→ **Input data**
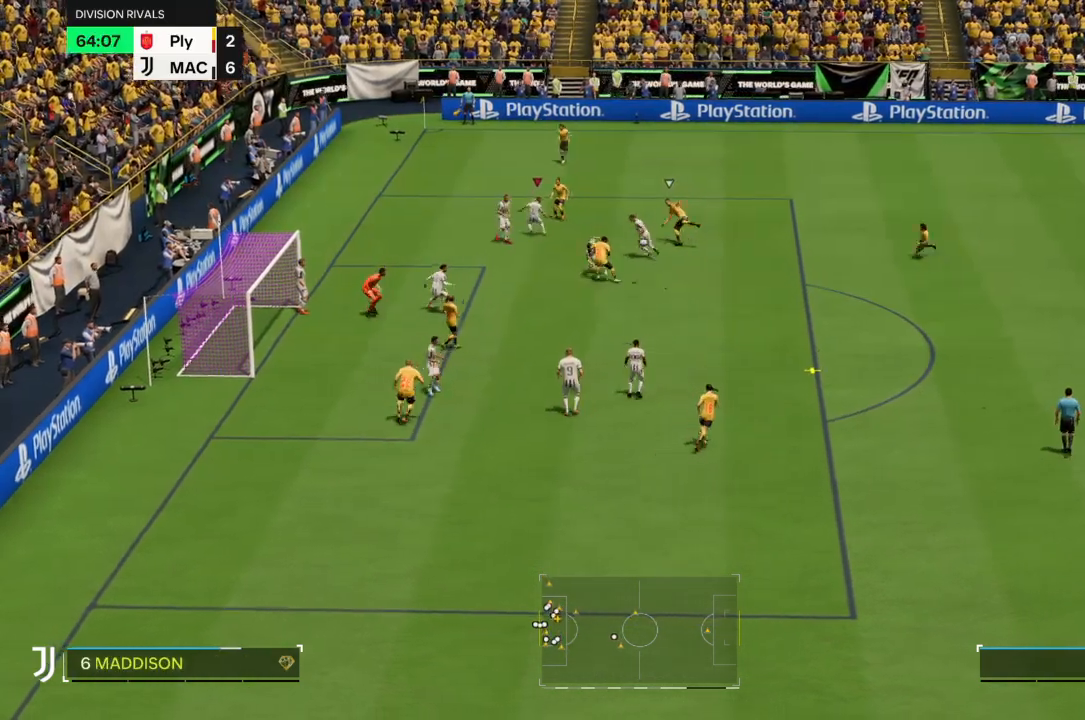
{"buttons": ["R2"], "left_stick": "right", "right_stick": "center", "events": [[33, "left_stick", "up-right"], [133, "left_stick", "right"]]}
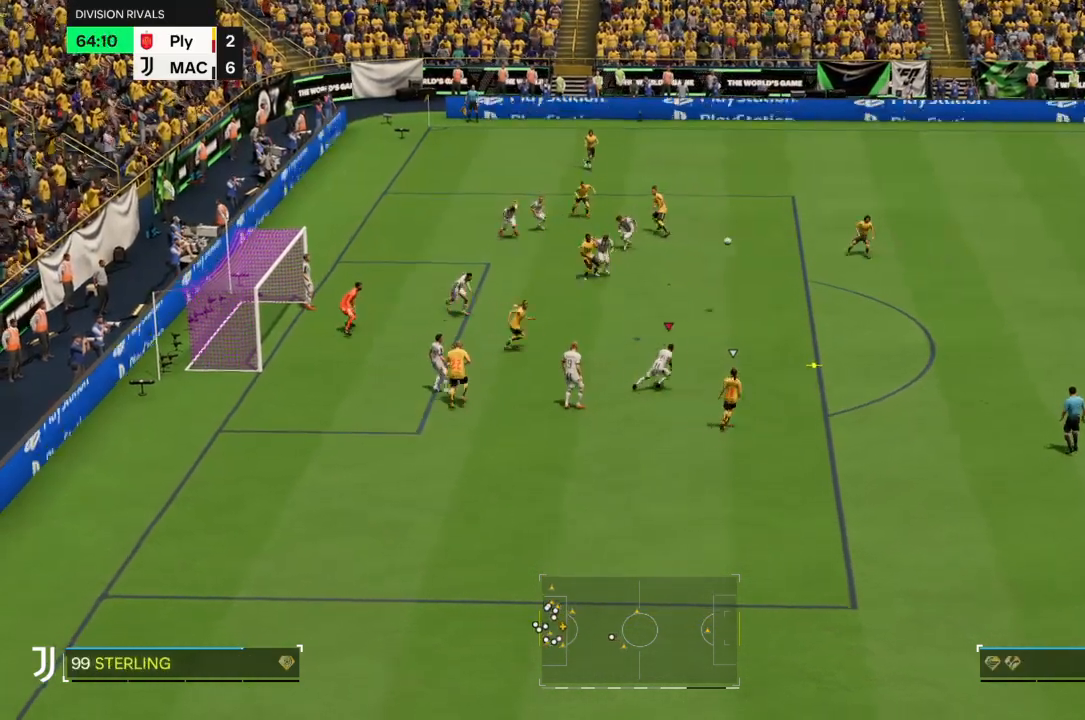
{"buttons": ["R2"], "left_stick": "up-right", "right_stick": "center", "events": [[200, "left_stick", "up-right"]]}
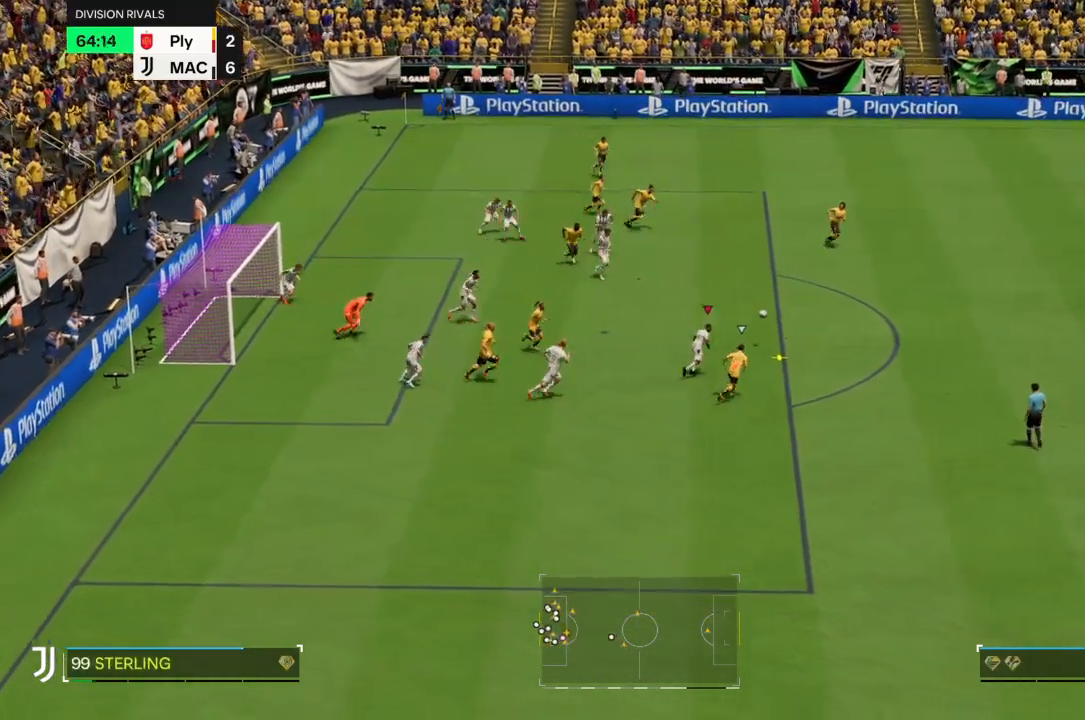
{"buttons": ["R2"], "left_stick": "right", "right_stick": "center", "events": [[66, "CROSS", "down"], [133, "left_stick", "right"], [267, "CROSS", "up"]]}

→ **What needs to be done**
Print every line above once more, exactly. Omit the pictures.

→ **Response for this exercise**
{"buttons": ["R2"], "left_stick": "right", "right_stick": "center", "events": [[33, "left_stick", "up-right"], [133, "left_stick", "right"]]}
{"buttons": ["R2"], "left_stick": "up-right", "right_stick": "center", "events": [[200, "left_stick", "up-right"]]}
{"buttons": ["R2"], "left_stick": "right", "right_stick": "center", "events": [[66, "CROSS", "down"], [133, "left_stick", "right"], [267, "CROSS", "up"]]}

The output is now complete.